私が千頭から金谷駅 に戻ってみると、時刻はすでに13時を回っていてJR金谷駅は朝の混雑が想像も出来なくなっていた。駅員は無人、売店もシャッターで閉ざされ弁当を期待していた私は昼飯抜きになった。こんな所にも経営の厳しさが実感出来た。
仕方なく私はその後、列車を乗り継ぎ豊橋駅から飯田線に乗った。豊橋駅売店でやっと弁当を購入出来た。3両編成の電車は途中、三河槙原駅付近で眼下に透明な水が赤みを帯びた褐色の岩盤上をすべるように流れているのが確認出来た。そこには多くの子ども達が気持ち良さそうに水遊びをしていた。夏真っ盛りである。
以前私は旧国鉄の車掌だったこともあり、列車に乗っていても車掌の一挙手一投足に心奪われるが、この日もワンマンカー車内を汗かきながら大奮闘の車掌さんを見て内心、ご苦労様と思っていたところ彼は私がカメラを座席に置いていたことに気付き「トンネルばかりで良い写真が撮れないでしょう」と言葉をかけてくれた。確かにこの天竜峡付近はトンネルも多いがまたシャッターチャンスも多い場所だ。制服からして特急の車掌さんだなと見ていたら、案の定彼は天竜峡駅で上り列車のワイドビュー伊那路4号で豊橋に帰るとのこと、やはり特急列車の車掌さんだった。

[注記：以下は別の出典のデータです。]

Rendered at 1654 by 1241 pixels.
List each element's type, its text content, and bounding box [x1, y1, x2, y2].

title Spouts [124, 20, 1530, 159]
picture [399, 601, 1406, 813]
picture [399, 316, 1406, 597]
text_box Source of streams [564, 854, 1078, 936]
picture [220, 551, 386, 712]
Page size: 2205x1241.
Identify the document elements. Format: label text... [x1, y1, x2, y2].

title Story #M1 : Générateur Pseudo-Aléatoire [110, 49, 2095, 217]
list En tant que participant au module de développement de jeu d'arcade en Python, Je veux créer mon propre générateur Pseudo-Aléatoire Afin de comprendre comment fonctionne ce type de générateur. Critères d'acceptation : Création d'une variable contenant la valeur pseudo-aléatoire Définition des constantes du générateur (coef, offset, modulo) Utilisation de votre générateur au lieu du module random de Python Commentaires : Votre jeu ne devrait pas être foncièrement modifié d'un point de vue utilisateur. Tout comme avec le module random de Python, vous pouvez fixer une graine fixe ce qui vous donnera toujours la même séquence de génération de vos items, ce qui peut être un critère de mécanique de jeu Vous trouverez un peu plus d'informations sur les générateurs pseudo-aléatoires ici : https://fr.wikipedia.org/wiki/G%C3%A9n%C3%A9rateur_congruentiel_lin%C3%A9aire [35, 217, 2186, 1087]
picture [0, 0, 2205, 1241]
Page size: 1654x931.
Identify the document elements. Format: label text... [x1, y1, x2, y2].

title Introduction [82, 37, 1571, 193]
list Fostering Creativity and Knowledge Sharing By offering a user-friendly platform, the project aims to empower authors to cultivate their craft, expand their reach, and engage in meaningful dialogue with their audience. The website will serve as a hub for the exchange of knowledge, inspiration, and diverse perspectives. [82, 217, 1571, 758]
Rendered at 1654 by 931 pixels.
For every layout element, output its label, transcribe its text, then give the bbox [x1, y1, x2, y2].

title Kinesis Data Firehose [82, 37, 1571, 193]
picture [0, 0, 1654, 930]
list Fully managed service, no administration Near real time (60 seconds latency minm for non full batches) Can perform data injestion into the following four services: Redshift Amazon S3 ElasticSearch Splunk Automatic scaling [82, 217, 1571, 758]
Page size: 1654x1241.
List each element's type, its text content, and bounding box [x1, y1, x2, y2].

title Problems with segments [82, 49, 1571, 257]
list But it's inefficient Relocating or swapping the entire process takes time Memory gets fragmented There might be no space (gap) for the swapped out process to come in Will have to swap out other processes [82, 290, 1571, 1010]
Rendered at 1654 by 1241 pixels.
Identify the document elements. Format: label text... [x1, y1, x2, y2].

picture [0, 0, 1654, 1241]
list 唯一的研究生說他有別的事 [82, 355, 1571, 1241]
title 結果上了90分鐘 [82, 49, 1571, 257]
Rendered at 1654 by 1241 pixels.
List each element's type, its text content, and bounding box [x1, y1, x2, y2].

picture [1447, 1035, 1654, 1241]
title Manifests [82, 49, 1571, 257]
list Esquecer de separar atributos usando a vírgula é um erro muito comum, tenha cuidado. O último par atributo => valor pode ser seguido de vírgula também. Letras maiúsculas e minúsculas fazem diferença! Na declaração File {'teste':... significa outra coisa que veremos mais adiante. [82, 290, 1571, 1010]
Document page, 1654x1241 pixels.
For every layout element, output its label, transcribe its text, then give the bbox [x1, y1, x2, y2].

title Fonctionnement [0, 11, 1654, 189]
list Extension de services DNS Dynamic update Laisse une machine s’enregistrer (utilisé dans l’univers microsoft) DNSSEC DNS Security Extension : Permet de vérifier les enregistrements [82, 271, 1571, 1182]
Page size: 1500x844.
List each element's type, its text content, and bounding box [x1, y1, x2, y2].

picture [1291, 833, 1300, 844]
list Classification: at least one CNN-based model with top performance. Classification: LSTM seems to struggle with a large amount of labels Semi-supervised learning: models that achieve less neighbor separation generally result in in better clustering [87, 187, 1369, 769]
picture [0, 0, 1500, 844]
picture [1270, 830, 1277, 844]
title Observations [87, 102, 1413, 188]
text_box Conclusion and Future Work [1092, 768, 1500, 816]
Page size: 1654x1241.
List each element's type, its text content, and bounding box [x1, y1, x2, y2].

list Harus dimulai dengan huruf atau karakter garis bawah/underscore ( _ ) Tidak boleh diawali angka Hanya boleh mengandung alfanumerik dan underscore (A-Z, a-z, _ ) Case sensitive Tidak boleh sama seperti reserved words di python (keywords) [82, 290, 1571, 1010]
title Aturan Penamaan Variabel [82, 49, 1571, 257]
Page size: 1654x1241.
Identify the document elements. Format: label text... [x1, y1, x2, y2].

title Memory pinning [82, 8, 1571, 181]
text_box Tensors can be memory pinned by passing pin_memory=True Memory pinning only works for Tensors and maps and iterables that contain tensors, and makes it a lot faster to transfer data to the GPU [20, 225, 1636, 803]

書きついでにもう一件、この日は飯田に泊まって、翌日の岡谷行の車内でのこと。若い車掌さんだったが途中の辰野駅での7分間の停車中、私の目の前の車内トイレを開けて水洗便所の水の流れ状況などをチェックしていた。こうしたことは内規などで定められているのかは定かではないが、おそらく車掌さん独断のチェック行為だと推察した。
車内点検とはいえ、今までそこまでチェックしているのを私はかつて見たことがない。逆に悪い例で、最近では発車2~3分前に搭乗する車掌や、駅や車内放送などでこれはチョットと思われるものがある。例えば、「7時50分発○○行」を「ななじ50分発」と放送する車掌、そして次の瞬間プロが作成した駅の放送で「しちじ50分発○○行」となっているのを確認するに至り、こうした些細なことかも知れないが統一されていないなという印象を持っている。だからこそ私は今回のこの車掌のトイレ点検、そして機敏な行動に大いに感動した次第。